▸ EXERCISE BRIEF
As the answer, give every line of the records that includes the word "Links".

▸ Dataset items
========================
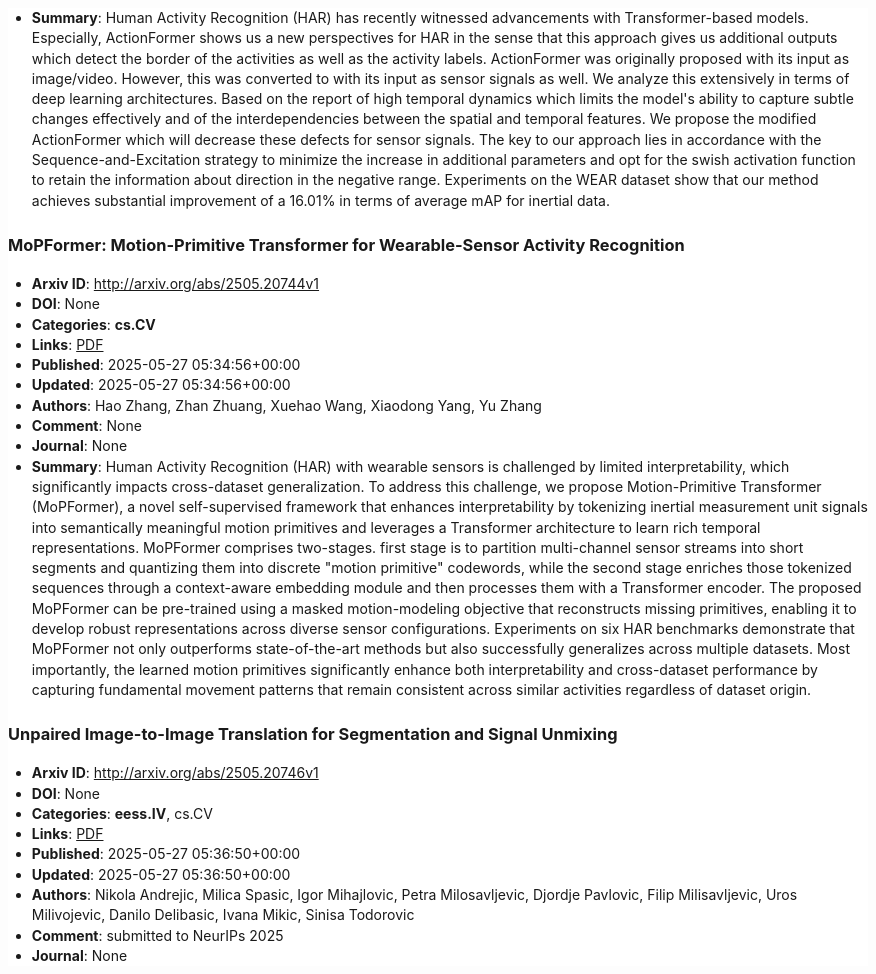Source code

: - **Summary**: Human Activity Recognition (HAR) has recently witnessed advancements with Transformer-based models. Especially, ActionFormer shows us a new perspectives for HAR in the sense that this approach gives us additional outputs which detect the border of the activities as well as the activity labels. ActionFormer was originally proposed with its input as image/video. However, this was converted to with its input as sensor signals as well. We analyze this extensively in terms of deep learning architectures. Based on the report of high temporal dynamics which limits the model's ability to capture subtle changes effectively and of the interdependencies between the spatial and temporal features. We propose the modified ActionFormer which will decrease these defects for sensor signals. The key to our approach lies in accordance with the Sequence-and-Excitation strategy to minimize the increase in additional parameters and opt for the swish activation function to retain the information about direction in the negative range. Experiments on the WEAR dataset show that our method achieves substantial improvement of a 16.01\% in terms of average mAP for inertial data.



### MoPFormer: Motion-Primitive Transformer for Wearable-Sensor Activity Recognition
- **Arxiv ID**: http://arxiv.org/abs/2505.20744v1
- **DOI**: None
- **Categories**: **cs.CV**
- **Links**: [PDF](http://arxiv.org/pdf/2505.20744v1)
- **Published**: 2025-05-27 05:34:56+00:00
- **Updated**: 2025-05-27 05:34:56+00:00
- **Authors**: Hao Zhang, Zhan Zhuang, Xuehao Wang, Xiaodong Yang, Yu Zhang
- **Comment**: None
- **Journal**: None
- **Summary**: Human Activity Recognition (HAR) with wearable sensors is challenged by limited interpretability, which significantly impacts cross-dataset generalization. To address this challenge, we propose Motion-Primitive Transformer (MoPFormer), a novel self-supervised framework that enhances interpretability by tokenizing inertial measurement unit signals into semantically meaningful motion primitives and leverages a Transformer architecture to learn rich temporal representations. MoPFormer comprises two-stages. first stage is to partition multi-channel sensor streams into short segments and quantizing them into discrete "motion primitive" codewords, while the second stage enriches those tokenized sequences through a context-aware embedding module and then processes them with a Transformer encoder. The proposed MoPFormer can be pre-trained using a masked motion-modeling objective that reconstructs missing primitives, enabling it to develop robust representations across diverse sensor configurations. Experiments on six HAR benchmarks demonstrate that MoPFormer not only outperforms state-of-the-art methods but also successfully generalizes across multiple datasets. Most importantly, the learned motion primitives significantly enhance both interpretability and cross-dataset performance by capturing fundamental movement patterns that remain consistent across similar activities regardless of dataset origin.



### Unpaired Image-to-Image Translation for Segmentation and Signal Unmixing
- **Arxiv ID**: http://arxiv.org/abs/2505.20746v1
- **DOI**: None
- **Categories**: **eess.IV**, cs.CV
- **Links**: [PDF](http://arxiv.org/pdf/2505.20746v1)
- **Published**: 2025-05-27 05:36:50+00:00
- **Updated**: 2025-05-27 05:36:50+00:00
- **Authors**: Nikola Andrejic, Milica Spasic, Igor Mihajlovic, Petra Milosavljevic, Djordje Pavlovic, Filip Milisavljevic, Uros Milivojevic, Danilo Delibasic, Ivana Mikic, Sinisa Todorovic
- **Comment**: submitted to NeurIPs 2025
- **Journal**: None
========================
▸ ANSWER TO THIS EXERCISE
- **Links**: [PDF](http://arxiv.org/pdf/2505.20744v1)
- **Links**: [PDF](http://arxiv.org/pdf/2505.20746v1)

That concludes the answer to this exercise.